PROVIDED TEXT:
######

Newly founded Diversabilities provides job opportunities, training for disabled communities
“We’re all experts at what we do because we've been living it our whole lives,” Harris says. “And I'll be honest, none of us feel like we're disabled—we just feel like we have different challenges.”
Amy Harris didn’t think she would go to college. Growing up with a learning disability, she was always told she would never make it to college because she wasn’t smart enough. By the time she graduated high school in 1994, the prognosis was the same— there was still so little known about ADHD and autism in women and young girls.
“They just assumed I was dumb, which I’m not,” Harris says.
Now in her 40s, Harris has founded a nonprofit giving those with cognitive disabilities a workspace to make their own income, receive transition services, and training in job and independent living skills. Run largely by individuals with disabilities, Diversabilities is gearing up to open its first brick-and-mortar store.
With minimal support in high school, she graduated with a 1.3 GPA. It wasn’t until she was divorced with children that she finally decided to go to college and earn her undergraduate degree in Severe Developmental Delay from the University of Central Missouri. Because of the treatment she received in school, Harris decided to get her masters in Postsecondary Transition from the University of Kansas so that she could make learning in schools easier for people like her.

######

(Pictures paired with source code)
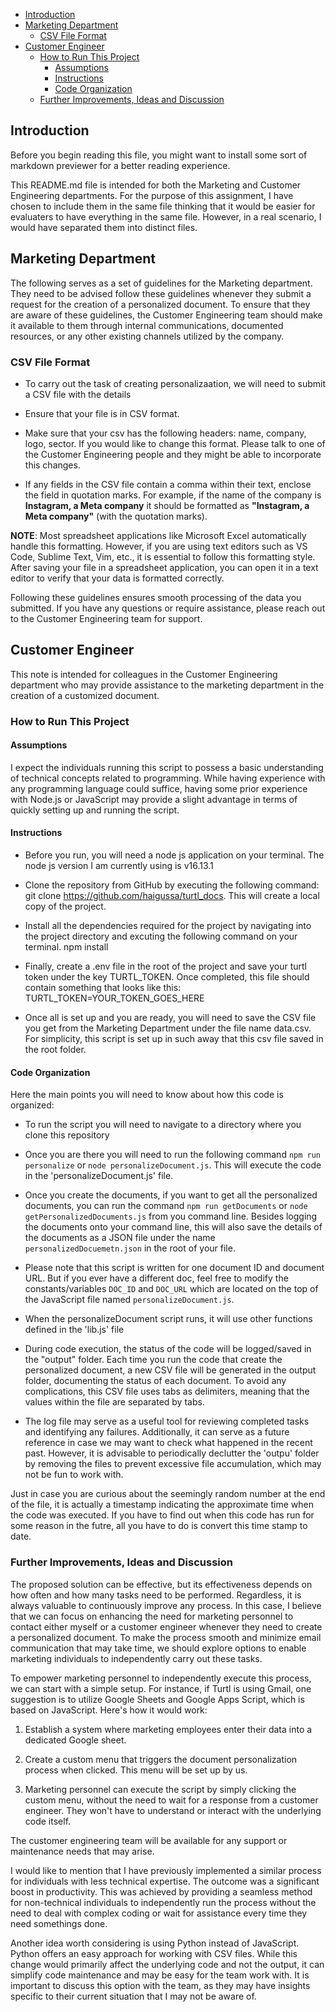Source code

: - [Introduction](#introduction)
- [Marketing Department](#marketing-department)
  - [CSV File Format](#csv-file-format)
- [Customer Engineer](#customer-engineer)
  - [How to Run This Project](#how-to-run-this-project)
    - [Assumptions](#assumptions)
    - [Instructions](#instructions)
    - [Code Organization](#code-organization)
  - [Further Improvements, Ideas and Discussion](#further-improvements-ideas-and-discussion)

## Introduction

Before you begin reading this file, you might want to install some sort of markdown previewer for a better reading experience.

This README.md file is intended for both the Marketing and Customer Engineering departments. For the purpose of this assignment, I have chosen to include them in the same file thinking that it would be easier for evaluaters to have everything in the same file. However, in a real scenario, I would have separated them into distinct files.

## Marketing Department

The following serves as a set of guidelines for the Marketing department. They need to be advised follow these guidelines whenever they submit a request for the creation of a personalized document. To ensure that they are aware of these guidelines, the Customer Engineering team should make it available to them through internal communications, documented resources, or any other existing channels utilized by the company.

### CSV File Format
- To carry out the task of creating personalizaation, we will need to submit a CSV file with the details 
- Ensure that your file is in CSV format.

- Make sure that your csv has the following headers: name, company, logo, sector. If you would like to change this format. Please talk to one of the Customer Engineering people and they might be able to incorporate this changes. 

- If any fields in the CSV file contain a comma within their text, enclose the field in quotation marks. For example, if the name of the company is **Instagram, a Meta company** it should be formatted as **"Instagram, a Meta company"** (with the quotation marks).

**NOTE**: Most spreadsheet applications like Microsoft Excel automatically handle this formatting. However, if you are using text editors such as VS Code, Sublime Text, Vim, etc., it is essential to follow this formatting style. After saving your file in a spreadsheet application, you can open it in a text editor to verify that your data is formatted correctly.

Following these guidelines ensures smooth processing of the data you submitted. If you have any questions or require assistance, please reach out to the Customer Engineering team for support.

## Customer Engineer

This note is intended for colleagues in the Customer Engineering department who may provide assistance to the marketing department in the creation of a customized document.

### How to Run This Project

#### Assumptions

I expect the individuals running this script to possess a basic understanding of technical concepts related to programming. While having experience with any programming language could suffice, having some prior experience with Node.js or JavaScript may provide a slight advantage in terms of quickly setting up and running the script.

#### Instructions

- Before you run, you will need a node js application on your terminal. The node js version I am currently using is v16.13.1

- Clone the repository from GitHub by executing the following command: git clone https://github.com/haigussa/turtl_docs. This will create a local copy of the project.

- Install all the dependencies required for the project by navigating into the project directory and excuting the following command on your terminal.
npm install

- Finally, create a .env file in the root of the project and save your turtl token under the key TURTL_TOKEN. Once completed, this file should contain something that looks like this: TURTL_TOKEN=YOUR_TOKEN_GOES_HERE

- Once all is set up and you are ready, you will need to save the CSV file you get from the Marketing Department under the file name data.csv. For simplicity, this script is set up in such away that this csv file saved in the root folder. 

#### Code Organization

Here the main points you will need to know about how this code is organized:

- To run the script you will need to navigate to a directory where you clone this repository

- Once you are there you will need to run the following command `npm run personalize` or  `node personalizeDocument.js`. This will execute the code in the 'personalizeDocument.js' file. 

- Once you create the documents, if you want to get all the personalized documents, you can run the command `npm run getDocuments` or `node getPersonalizedDocuments.js` from you command line. Besides logging the documents onto your command line, this will also save the details of the documents as a JSON file under the name `personalizedDocuemetn.json` in the root of your file. 
  
- Please note that this script is written for one document ID and document URL. But if you ever have a different doc, feel free to modify the constants/variables `DOC_ID` and `DOC_URL` which are located on the top of the JavaScript file named `personalizeDocument.js`.

- When the personalizeDocument script runs, it will use other functions defined in the 'lib.js' file

- During code execution, the status of the code will be logged/saved in the "output" folder. Each time you run the code that create the personalized document, a new CSV file will be generated in the output folder, documenting the status of each document. To avoid any complications, this CSV file uses tabs as delimiters, meaning that the values within the file are separated by tabs. 

- The log file may serve as a useful tool for reviewing completed tasks and identifying any failures. Additionally, it can serve as a future reference in case we may want to check what happened in the recent past. However, it is advisable to periodically declutter the 'outpu' folder by removing the files to prevent excessive file accumulation, which may not be fun to work with.

Just in case you are curious about the seemingly random number at the end of the file, it is actually a timestamp indicating the approximate time when the code was executed. If you have to find out when this code has run for some reason in the futre, all you have to do is convert this time stamp to date.

### Further Improvements, Ideas and Discussion
The proposed solution can be effective, but its effectiveness depends on how often and how many tasks need to be performed. Regardless, it is always valuable to continuously improve any process. In this case, I believe that we can focus on enhancing the need for marketing personnel to contact either myself or a customer engineer whenever they need to create a personalized document. To make the process smooth and minimize email communication that may take time, we should explore options to enable marketing individuals to independently carry out these tasks.

To empower marketing personnel to independently execute this process, we can start with a simple setup. For instance, if Turtl is using Gmail, one suggestion is to utilize Google Sheets and Google Apps Script, which is based on JavaScript. Here's how it would work:

1. Establish a system where marketing employees enter their data into a dedicated Google sheet.

2. Create a custom menu that triggers the document personalization process when clicked. This menu will be set up by us.

3. Marketing personnel can execute the script by simply clicking the custom menu, without the need to wait for a response from a customer engineer. They won't have to understand or interact with the underlying code itself.

The customer engineering team will be available for any support or maintenance needs that may arise. 

I would like to mention that I have previously implemented a similar process for individuals with less technical expertise. The outcome was a significant boost in productivity. This was achieved by providing a seamless method for non-technical individuals to independently run the process without the need to deal with complex coding or wait for assistance every time they need somethings done.

Another idea worth considering is using Python instead of JavaScript. Python offers an easy approach for working with CSV files. While this change would primarily affect the underlying code and not the output, it can simplify code maintenance and may be easy for the team work with. It is important to discuss this option with the team, as they may have insights specific to their current situation that I may not be aware of.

######

CHECK YOUR UNDERSTANDING:
**1.** According to the article on Diversabilities, what does the nonprofit give people with cognitive disabilities? List each offering.
**2.** Carry the Diversabilities article forward from its last sentence.

OUTPUTS IN ORDER:
**1.**
- A workspace to make their own income
- Transition services
- Training in job and independent living skills

**2.**
“I really thought I was like the autism whisperer,” Harris says. “I had these autistic students who loved me and I just thought that they were awesome. Turns out I was one of them.”
While pursuing her master’s degree at KU, Harris worked at William Chrisman High School in Independence in the special education department. From the start, Harris committed to fostering the supportive school environment she didn’t get as a student with autism.
When she took over the program, only the three highest performing students of the self-contained classroom were permitted to help run the school cafe—a rule she quickly amended to include all students, despite the administration’s protest. Even when the administration shortened the cafe’s hours to being open just ten minutes a day, Harris’s students brought in $10,000 in just six months from running the coffee shop.
A month after receiving her master’s, Harris had a DEI dispute with the administration at William Chrisman. When they let her go three days after this, they cited a Facebook post of hers as the reason: “They fired me for posting a cuss word on Facebook at 7 a.m. That was all they had.”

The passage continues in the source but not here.